▶ **Consegna**
Sostituisci "Outline" con "Segment" nei record qui sotto e riportali senza altre modifiche.

══ Record elencati ══

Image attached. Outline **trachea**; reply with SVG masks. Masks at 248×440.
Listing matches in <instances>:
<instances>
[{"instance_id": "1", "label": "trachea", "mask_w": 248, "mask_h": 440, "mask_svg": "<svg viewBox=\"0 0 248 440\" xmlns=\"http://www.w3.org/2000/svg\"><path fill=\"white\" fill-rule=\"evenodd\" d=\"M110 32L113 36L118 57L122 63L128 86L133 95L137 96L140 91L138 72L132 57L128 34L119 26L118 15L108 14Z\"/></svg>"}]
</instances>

═══

▶ **Risposta al compito**
Image attached. Segment **trachea**; reply with SVG masks. Masks at 248×440.
Listing matches in <instances>:
<instances>
[{"instance_id": "1", "label": "trachea", "mask_w": 248, "mask_h": 440, "mask_svg": "<svg viewBox=\"0 0 248 440\" xmlns=\"http://www.w3.org/2000/svg\"><path fill=\"white\" fill-rule=\"evenodd\" d=\"M110 32L113 36L118 57L122 63L128 86L133 95L137 96L140 91L138 72L132 57L128 34L119 26L118 15L108 14Z\"/></svg>"}]
</instances>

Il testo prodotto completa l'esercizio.